Your task is to print each entry exactly as written.

Stored data entries
_ _ _ _ _ _ _

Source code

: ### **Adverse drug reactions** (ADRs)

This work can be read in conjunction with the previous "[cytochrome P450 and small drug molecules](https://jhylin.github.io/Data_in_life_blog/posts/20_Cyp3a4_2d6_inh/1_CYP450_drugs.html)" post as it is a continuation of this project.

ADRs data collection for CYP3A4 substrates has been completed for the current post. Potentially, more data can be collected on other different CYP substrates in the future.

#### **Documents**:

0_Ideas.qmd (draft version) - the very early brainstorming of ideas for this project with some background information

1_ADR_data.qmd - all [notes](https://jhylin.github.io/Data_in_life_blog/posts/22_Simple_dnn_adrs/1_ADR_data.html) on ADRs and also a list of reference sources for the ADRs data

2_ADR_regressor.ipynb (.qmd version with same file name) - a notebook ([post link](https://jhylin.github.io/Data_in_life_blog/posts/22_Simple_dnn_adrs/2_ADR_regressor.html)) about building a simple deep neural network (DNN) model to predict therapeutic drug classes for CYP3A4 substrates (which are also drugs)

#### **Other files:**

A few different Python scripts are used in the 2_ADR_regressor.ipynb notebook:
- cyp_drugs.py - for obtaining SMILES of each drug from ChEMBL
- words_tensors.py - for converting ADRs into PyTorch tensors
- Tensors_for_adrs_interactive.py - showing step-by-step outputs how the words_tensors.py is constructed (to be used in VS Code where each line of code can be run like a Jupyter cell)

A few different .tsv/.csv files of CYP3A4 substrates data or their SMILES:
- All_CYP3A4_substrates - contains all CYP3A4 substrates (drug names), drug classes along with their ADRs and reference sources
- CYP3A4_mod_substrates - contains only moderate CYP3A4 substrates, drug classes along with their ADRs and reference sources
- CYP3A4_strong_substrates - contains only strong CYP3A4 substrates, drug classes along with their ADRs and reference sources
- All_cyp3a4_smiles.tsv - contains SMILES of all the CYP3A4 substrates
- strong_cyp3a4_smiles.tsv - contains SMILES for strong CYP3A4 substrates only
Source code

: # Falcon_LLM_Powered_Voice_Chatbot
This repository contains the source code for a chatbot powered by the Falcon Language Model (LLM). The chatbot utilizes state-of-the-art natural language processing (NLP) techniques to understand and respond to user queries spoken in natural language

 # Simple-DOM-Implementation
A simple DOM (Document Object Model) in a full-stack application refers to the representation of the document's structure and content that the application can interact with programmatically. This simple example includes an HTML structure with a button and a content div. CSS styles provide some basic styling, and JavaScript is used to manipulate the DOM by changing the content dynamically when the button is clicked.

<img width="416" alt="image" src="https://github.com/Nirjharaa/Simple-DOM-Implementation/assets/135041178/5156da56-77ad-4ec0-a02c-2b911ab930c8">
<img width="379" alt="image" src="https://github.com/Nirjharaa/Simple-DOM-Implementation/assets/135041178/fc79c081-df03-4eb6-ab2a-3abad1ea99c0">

_ _ _ _ _ _ _

** REPLY TO THE EXERCISE **
Source code

: ### **Adverse drug reactions** (ADRs)

This work can be read in conjunction with the previous "[cytochrome P450 and small drug molecules](https://jhylin.github.io/Data_in_life_blog/posts/20_Cyp3a4_2d6_inh/1_CYP450_drugs.html)" post as it is a continuation of this project.

ADRs data collection for CYP3A4 substrates has been completed for the current post. Potentially, more data can be collected on other different CYP substrates in the future.

#### **Documents**:

0_Ideas.qmd (draft version) - the very early brainstorming of ideas for this project with some background information

1_ADR_data.qmd - all [notes](https://jhylin.github.io/Data_in_life_blog/posts/22_Simple_dnn_adrs/1_ADR_data.html) on ADRs and also a list of reference sources for the ADRs data

2_ADR_regressor.ipynb (.qmd version with same file name) - a notebook ([post link](https://jhylin.github.io/Data_in_life_blog/posts/22_Simple_dnn_adrs/2_ADR_regressor.html)) about building a simple deep neural network (DNN) model to predict therapeutic drug classes for CYP3A4 substrates (which are also drugs)

#### **Other files:**

A few different Python scripts are used in the 2_ADR_regressor.ipynb notebook:
- cyp_drugs.py - for obtaining SMILES of each drug from ChEMBL
- words_tensors.py - for converting ADRs into PyTorch tensors
- Tensors_for_adrs_interactive.py - showing step-by-step outputs how the words_tensors.py is constructed (to be used in VS Code where each line of code can be run like a Jupyter cell)

A few different .tsv/.csv files of CYP3A4 substrates data or their SMILES:
- All_CYP3A4_substrates - contains all CYP3A4 substrates (drug names), drug classes along with their ADRs and reference sources
- CYP3A4_mod_substrates - contains only moderate CYP3A4 substrates, drug classes along with their ADRs and reference sources
- CYP3A4_strong_substrates - contains only strong CYP3A4 substrates, drug classes along with their ADRs and reference sources
- All_cyp3a4_smiles.tsv - contains SMILES of all the CYP3A4 substrates
- strong_cyp3a4_smiles.tsv - contains SMILES for strong CYP3A4 substrates only
Source code

: # Falcon_LLM_Powered_Voice_Chatbot
This repository contains the source code for a chatbot powered by the Falcon Language Model (LLM). The chatbot utilizes state-of-the-art natural language processing (NLP) techniques to understand and respond to user queries spoken in natural language

 # Simple-DOM-Implementation
A simple DOM (Document Object Model) in a full-stack application refers to the representation of the document's structure and content that the application can interact with programmatically. This simple example includes an HTML structure with a button and a content div. CSS styles provide some basic styling, and JavaScript is used to manipulate the DOM by changing the content dynamically when the button is clicked.

<img width="416" alt="image" src="https://github.com/Nirjharaa/Simple-DOM-Implementation/assets/135041178/5156da56-77ad-4ec0-a02c-2b911ab930c8">
<img width="379" alt="image" src="https://github.com/Nirjharaa/Simple-DOM-Implementation/assets/135041178/fc79c081-df03-4eb6-ab2a-3abad1ea99c0">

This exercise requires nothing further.